Alemania ha emitido una advertencia clara: las últimas amenazas del presidente de los Estados Unidos, Donald Trump, de imponer aranceles a los países europeos que se oponen a su intento de anexar Groenlandia han cruzado una línea roja. El ministro de Finanzas de Alemania, Lars Klingbeil, destacó la necesidad de que Europa responda con medidas decididas y premeditadas para contrarrestar lo que él describió como coerción económica.
Klingbeil, hablando en Berlín junto con su homólogo francés, Roland Lescure, criticó a Trump por el patrón de provocaciones y actitudes hostiles que él describió como algo inaceptable. Dijo que los aliados europeos debían dejar claro que se había alcanzado un límite y que la presión económica unilateral ya no era aceptable. “Estamos dispuestos a negociar, pero no estamos dispuestos a ser chantajeados”, declaró.

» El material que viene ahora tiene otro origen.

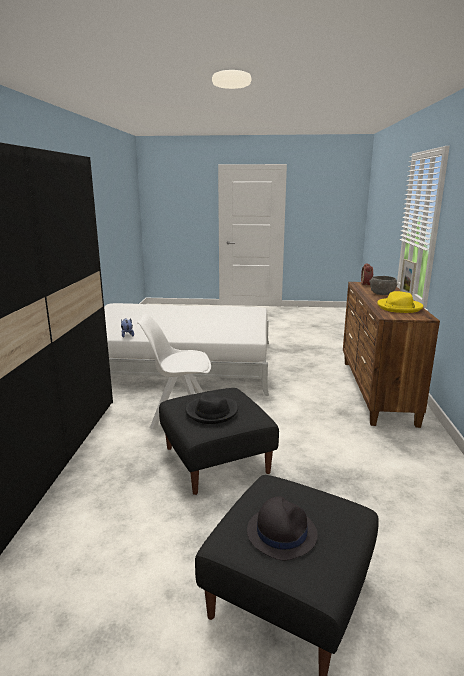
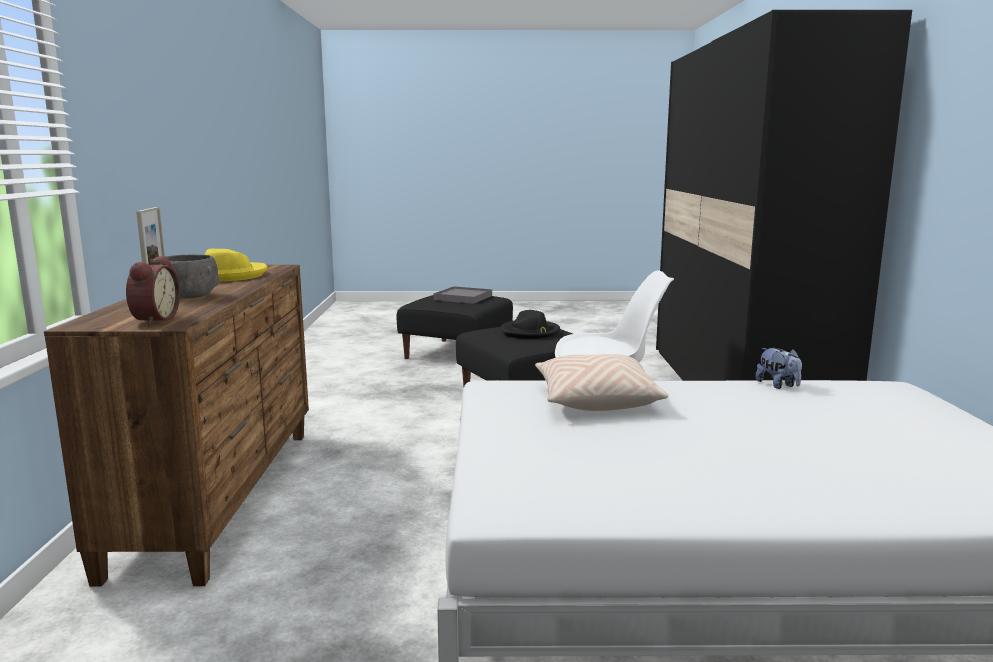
camera: 175 degrees right, 5 degrees down
black hat [247,496,318,560] -> grey tray [434,286,492,304]
none -> beige pillow [535,354,669,411]

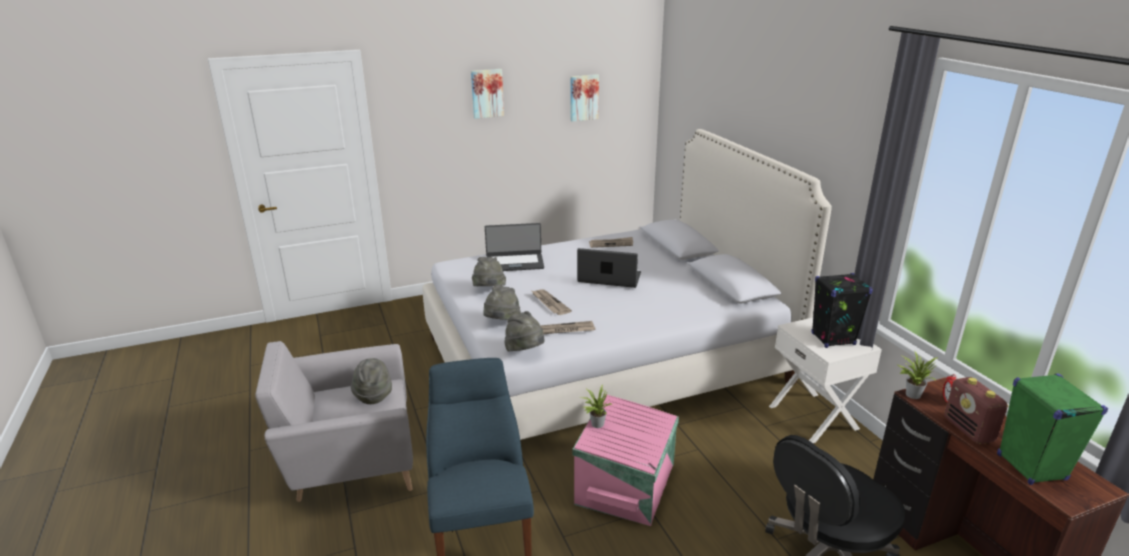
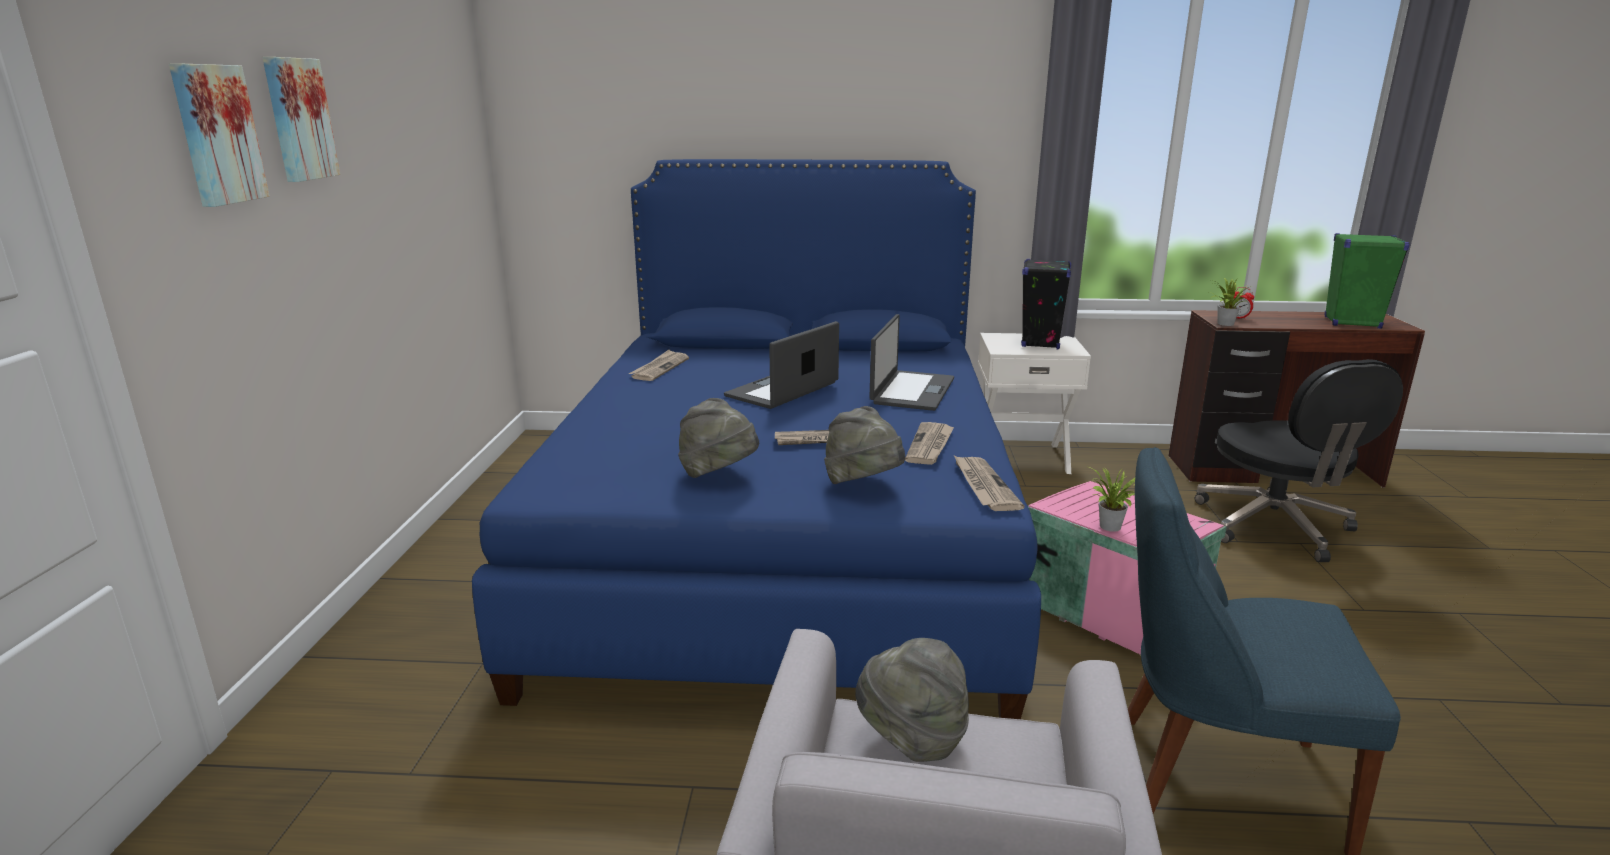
camera: 65 degrees left, 5 degrees down
white bed [423,129,832,440] -> blue bed [472,159,1041,719]
laptop [485,223,544,271] -> laptop moved to [869,314,954,411]
grey hat [504,311,545,352] -> newspaper [954,456,1025,511]
picture [570,74,599,122] -> picture moved to [169,63,270,207]
radio [944,377,1008,444] -> none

El ministro de finanzas describió las posibles formas en que se podría utilizar un instrumento legal dentro de la Unión Europea, conocido como el Instrumento Antiesclavitud. Aunque este instrumento nunca se ha activado antes, ofrece al bloque una serie de medidas de represalia que podrían restringir el acceso de Estados Unidos a los concursos públicos europeos, las inversiones y las oportunidades bancarias. También podría dirigirse a aquellos sectores en los que Estados Unidos tenga un superávit comercial, como los servicios digitales.

Las amenazas arancelarias de Trump, anunciadas durante el fin de semana, implican una tasa del 10% sobre los productos provenientes de ocho naciones europeas, a partir de febrero de 2026. La tasa aumentará al 25% para junio, si no se logra un acuerdo con Groenlandia. Los países objetivo son Dinamarca, Francia, Alemania, Países Bajos, Noruega, Suecia, Finlandia y el Reino Unido. Estas tarifas, presentadas como parte de la intención de Trump de adquirir la isla ártica, han provocado una fuerte y coordinada respuesta por parte de los líderes de la UE.

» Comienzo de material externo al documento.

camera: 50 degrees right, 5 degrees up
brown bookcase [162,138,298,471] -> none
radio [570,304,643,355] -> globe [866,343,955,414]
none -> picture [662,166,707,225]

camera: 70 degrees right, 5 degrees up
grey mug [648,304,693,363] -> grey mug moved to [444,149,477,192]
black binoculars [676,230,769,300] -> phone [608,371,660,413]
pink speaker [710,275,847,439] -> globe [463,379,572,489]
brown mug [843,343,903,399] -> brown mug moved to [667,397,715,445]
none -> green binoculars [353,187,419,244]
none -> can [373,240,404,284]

Las naciones europeas están actualmente discutiendo activamente la posibilidad de reactivar un paquete de aranceles retaliativos por un valor de 93 mil millones de euros (108 mil millones de dólares) contra las importaciones estadounidenses. Productos como aviones Boeing, automóviles estadounidenses y bourbon podrían verse afectados por este arancel. El plan entrará en vigor automáticamente el 6 de febrero, tras una suspensión de seis meses. Sin embargo, los líderes de la UE buscan mantener un tono diplomático y han programado una cumbre de emergencia para el jueves en Bruselas, con el objetivo de finalizar su estrategia.

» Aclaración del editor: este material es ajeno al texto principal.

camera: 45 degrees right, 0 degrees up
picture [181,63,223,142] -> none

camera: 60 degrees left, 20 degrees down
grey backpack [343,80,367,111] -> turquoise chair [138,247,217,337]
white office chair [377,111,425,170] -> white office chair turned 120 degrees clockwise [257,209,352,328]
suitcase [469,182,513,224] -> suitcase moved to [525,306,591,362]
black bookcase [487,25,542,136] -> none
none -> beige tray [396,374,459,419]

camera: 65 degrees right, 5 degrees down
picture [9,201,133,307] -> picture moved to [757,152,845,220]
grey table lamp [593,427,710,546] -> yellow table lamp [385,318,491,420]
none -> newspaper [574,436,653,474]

A pesar de la creciente solidaridad entre los países de la UE, no todos los líderes de ese bloque están completamente de acuerdo. Por ejemplo, el canciller alemán Friedrich Merz ha instado a la cautela, señalando la gran dependencia de Alemania de las exportaciones y la necesidad de evitar más daños económicos para las relaciones transatlánticas. No obstante, Merz reafirmó el compromiso de Alemania con una posición unificada, indicando que la UE debe “extender su mano” y prepararse para responder con firmeza si es necesario.
La situación ha intensificado las tensiones geopolíticas. Los países miembros de la OTAN en Europa están reforzando la seguridad de Groenlandia, mientras que Dinamarca incrementa su presencia militar en la región. Mientras tanto, el jefe de la política exterior de la UE, Josep Borrell, se encuentra con representantes de Dinamarca y Groenlandia para coordinar aún más las acciones del bloque.
Mientras la UE evalúa sus opciones, el mensaje de Berlín es claro: Europa ya no está dispuesta a tolerar la presión económica como herramienta de influencia. Los próximos días determinarán si las amenazas de Trump llevarán a una guerra comercial transatlántica, o si los esfuerzos diplomáticos en la próxima cumbre de Davos podrán reducir la gravedad de la crisis.